The second binaural signal set FS2 may be provided to the downmix
module 10-7, 20-7 and subsequently to the binauralization module
50.
[0064] In a further implementation of the present disclosure, the
at least one analyzing and compressor module 10, 20 may comprises a
truncation module 10-2, 20-2 adapted to discard excess bits of the
IBRIR using perceptual relevant parameters.
[0065] Binaural Room Impulse Responses Time/Frequency analysis
shows a quite general property of indoor sound propagation, where
the energy decay rate is higher at higher frequencies.
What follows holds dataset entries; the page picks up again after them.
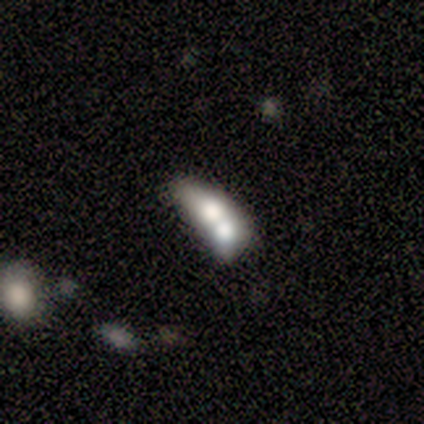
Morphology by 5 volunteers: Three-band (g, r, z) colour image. It shows a smooth galaxy with no disk features (40%, tied with featured or disk) that is in between round and cigar-shaped (100%). Merging: merger (75%).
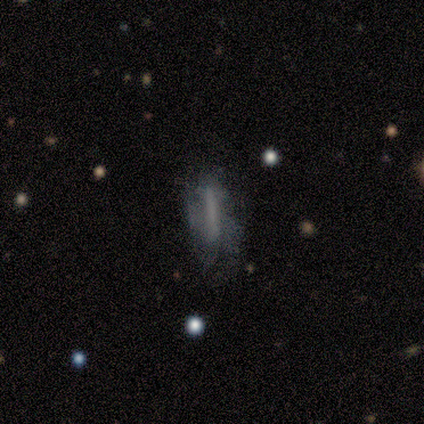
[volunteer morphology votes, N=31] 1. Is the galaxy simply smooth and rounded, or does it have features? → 68% featured or disk, 16% smooth, 16% star or artifact.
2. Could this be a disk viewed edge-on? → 76% no, 24% yes.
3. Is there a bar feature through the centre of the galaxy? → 62% strong, 19% weak, 19% no.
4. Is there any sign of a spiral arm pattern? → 69% no, 31% yes.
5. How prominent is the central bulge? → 81% none, 19% moderate, 0% dominant, 0% large, 0% small.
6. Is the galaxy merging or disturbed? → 50% minor disturbance, 38% none, 12% major disturbance, 0% merger.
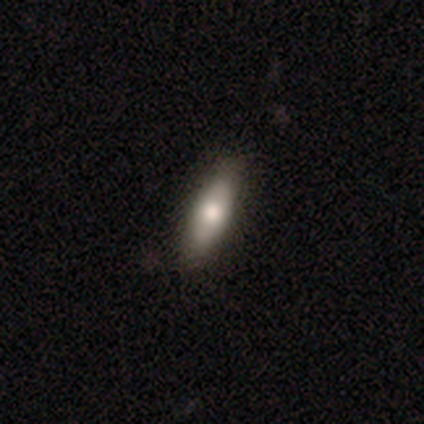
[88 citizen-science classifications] Smooth or featured: smooth — 60% (featured or disk — 33%)
How rounded: cigar-shaped — 53% (in between — 47%)
Merging: none — 87% (minor disturbance — 10%)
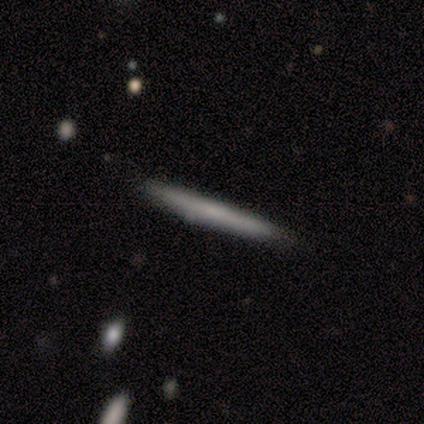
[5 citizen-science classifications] Smooth or featured: smooth — 100%
How rounded: cigar-shaped — 100%
Merging: none — 100%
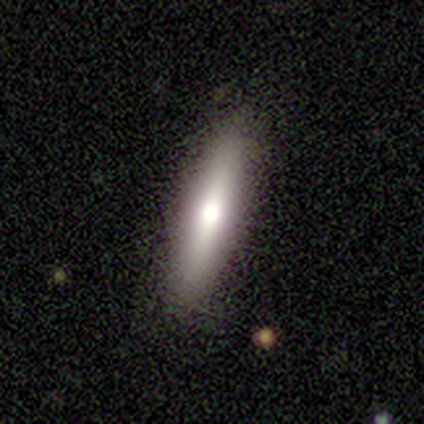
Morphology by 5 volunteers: Overall: smooth (60%; featured or disk 40%). How rounded: cigar-shaped (100%). Merging: none (100%).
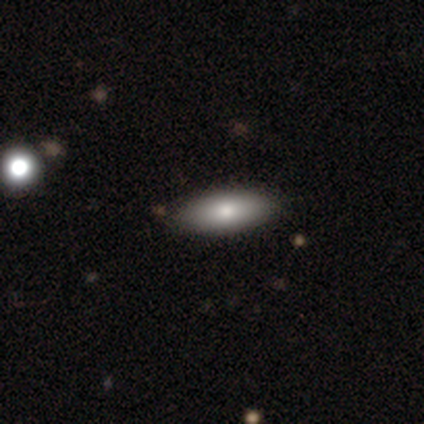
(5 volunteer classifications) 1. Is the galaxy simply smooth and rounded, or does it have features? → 60% smooth, 20% featured or disk, 20% star or artifact.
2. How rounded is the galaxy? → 67% in between, 33% cigar-shaped, 0% round.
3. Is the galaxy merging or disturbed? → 50% none, 25% minor disturbance, 25% merger, 0% major disturbance.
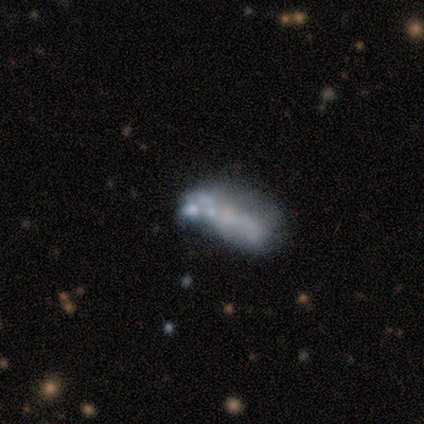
Smooth or featured? star or artifact (75%)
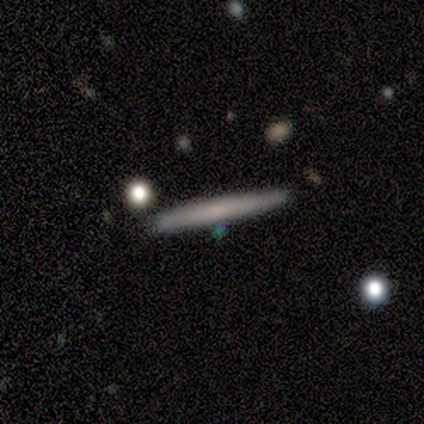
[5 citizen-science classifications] Overall: smooth (80%). How rounded: cigar-shaped (100%). Merging: none (80%).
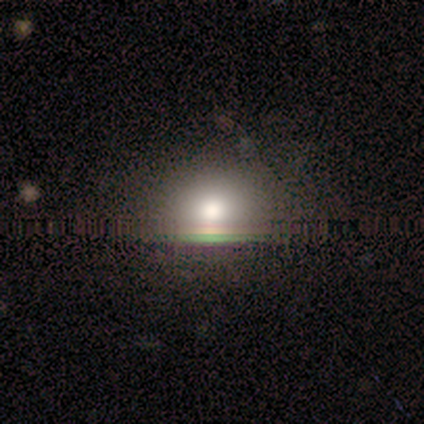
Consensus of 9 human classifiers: Smooth or featured? smooth (67%)
How rounded? round (83%)
Merging? none (71%)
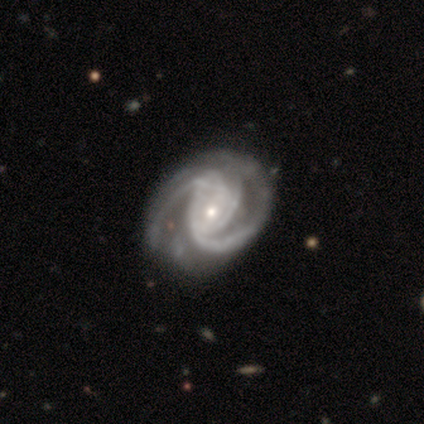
Overall: featured or disk (100%). Edge-on disk: no (100%). Bar: strong (33%, tied with weak and no). Spiral arms: yes (67%; no 33%). Spiral arm count: 2 (100%). Spiral winding: tight (100%). Bulge size: small (67%; dominant 33%). Merging: none (67%; minor disturbance 33%).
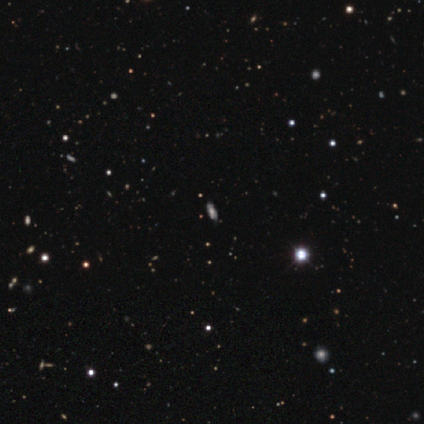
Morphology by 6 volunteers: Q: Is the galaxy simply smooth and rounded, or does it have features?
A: featured or disk — 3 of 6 (50%).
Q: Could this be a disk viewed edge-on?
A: no — 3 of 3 (100%).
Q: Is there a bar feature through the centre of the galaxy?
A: no — 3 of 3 (100%).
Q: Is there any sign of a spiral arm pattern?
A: yes — 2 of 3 (67%).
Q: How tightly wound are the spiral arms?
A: medium — 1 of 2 (50%, tied with loose).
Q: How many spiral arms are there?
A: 2 — 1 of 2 (50%, tied with can't tell).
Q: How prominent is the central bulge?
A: moderate — 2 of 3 (67%).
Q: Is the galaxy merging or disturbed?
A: none — 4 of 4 (100%).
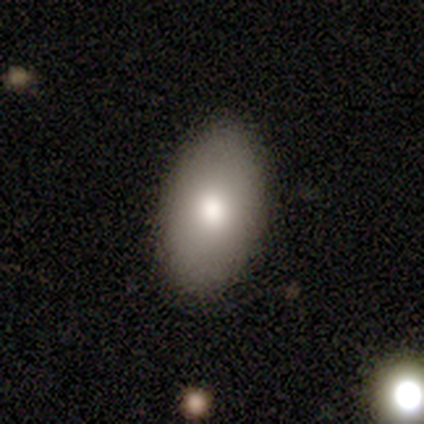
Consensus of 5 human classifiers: A featured or disk galaxy (60%) viewed edge-on (67%) with a rounded central bulge (100%). Merging: none (80%).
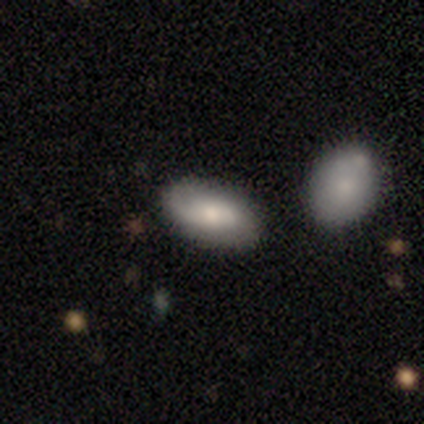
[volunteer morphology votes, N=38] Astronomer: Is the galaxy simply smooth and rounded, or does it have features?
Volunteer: smooth — 53% (runner-up: featured or disk, 39%).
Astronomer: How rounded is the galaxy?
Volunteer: in between — 100%.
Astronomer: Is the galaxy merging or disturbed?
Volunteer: none — 69%.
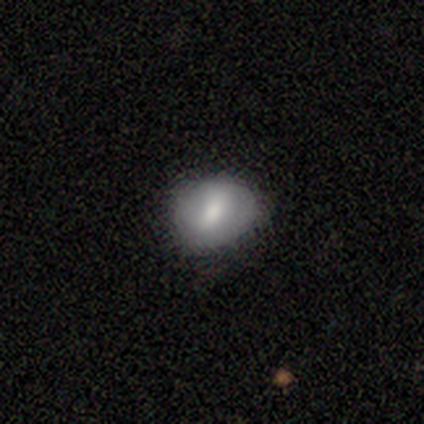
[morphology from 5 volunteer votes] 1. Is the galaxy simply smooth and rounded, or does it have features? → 60% featured or disk, 40% smooth, 0% star or artifact.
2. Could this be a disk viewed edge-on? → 100% no, 0% yes.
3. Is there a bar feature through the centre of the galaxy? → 67% weak, 33% strong, 0% no.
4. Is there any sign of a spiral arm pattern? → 67% no, 33% yes.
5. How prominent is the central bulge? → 67% moderate, 33% small, 0% dominant, 0% large, 0% none.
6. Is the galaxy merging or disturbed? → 60% none, 40% minor disturbance, 0% major disturbance, 0% merger.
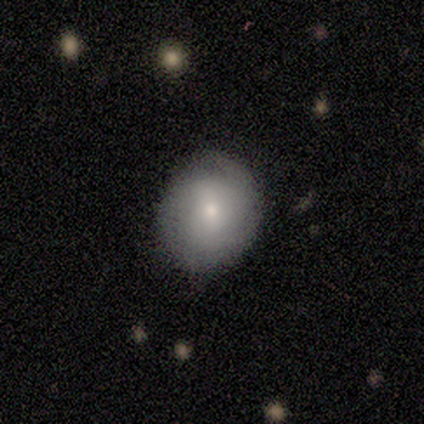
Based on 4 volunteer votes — smooth_or_featured: smooth (p=1.00)
how_rounded: round (p=0.50) [tied with: in between p=0.50]
merging: none (p=0.75) [alt: minor disturbance p=0.25]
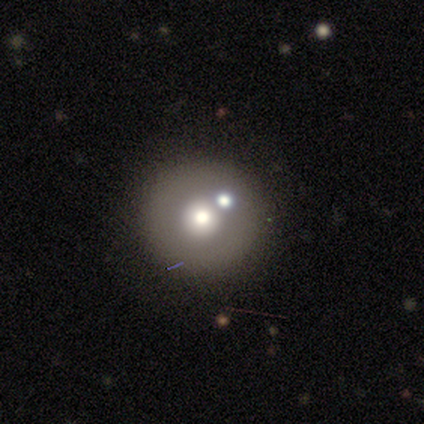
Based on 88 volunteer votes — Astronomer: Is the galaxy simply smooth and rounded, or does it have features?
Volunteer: smooth — 53%.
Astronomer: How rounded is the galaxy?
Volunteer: round — 100%.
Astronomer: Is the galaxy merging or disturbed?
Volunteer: none — 70%.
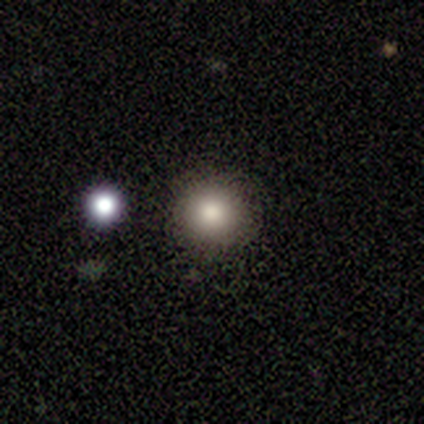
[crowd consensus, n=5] This is clearly a smooth galaxy (100%). How rounded: clearly round (100%). Merging: clearly none (100%).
This
property is related to the following perceptual relevant
parameters, which includes source directivity, absorption
coefficients of commonly used materials, absorption properties of
air also, and room modes ringing.
[0066] Due to these phenomena, the content of high frequencies in
the late part of the BRIR may be in general negligible.
[0067] In a further implementation of the present disclosure, the
at least one analyzing and compressor module 10, 20 may comprise a
separation module 10-3, 20-3 adapted to separate the first binaural
signal set FS1 provided to the early binauralization processing and
the second binaural signal set FS2 provided to the late
binauralization processing via a downmix module 10-7, 20-7.
[0068] In a further implementation of the present disclosure, the
at least one analyzing and compressor module 10, 20 may comprise a
Hilbert module 10-4, 20-4 adapted to calculate a Hilbert envelope
of the first binaural signal set FS1 and/or the second binaural
signal set FS2.
[0069] In a further implementation of the present disclosure, the
at least one analyzing and compressor module 10, 20 may comprise a
demodulation module 10-5, 20-5 adapted to demodulate the calculated
Hilbert envelope of the first binaural signal set FS1 and/or the
second binaural signal set FS2.
[0070] In a further implementation of the present disclosure, at
least one analyzing and compressor module 10, 20 may comprise a
down-sampling module 10-6, 20-6 adapted to down-sample the
demodulated Hilbert envelope of the first binaural signal set FS1
and/or the second binaural signal set FS2.
[0071] The downmix module 10-7, 20-7 may be adapted to retrieve the
second binaural signal set FS2 of the IBRIR.
[0072] The late part can be selected as corresponding to a
particular BRIR, obtained by diffuse field averaging or by
synthesis. In a first embodiment of this disclosure, late
reverberation is chosen as one of the BRIR-related late
reverberation. Here, the underlying assumption is that the late
part does not depend on the position of the loudspeaker but is
essentially the same for all positions within the room.
[0073] While the late reverberation is a property of the room, and
in first approximation does not depend on the measurement position,
the early part of the impulse response, carrying the direct front
and the early reflections, is modeled considering the position of
the listener and the speaker.
[0074] The early part of the BRIR refers to a particular speaker
and then to an input channel. This means each input signal may be
filtered with the early BRIR in order to provide realistic
reproduction.
[0075] According to an implementation of the present disclosure,
the late part can be applied directly to the downmix. As the late
part of the BRIR is the longest one, performing the filtering on
the output channel, two channels, and not on the input channels,
i.e. 22 channels, results in complexity reduction. The late part
does not depend on the position of the loudspeaker but is in
principle the same for all positions within the room.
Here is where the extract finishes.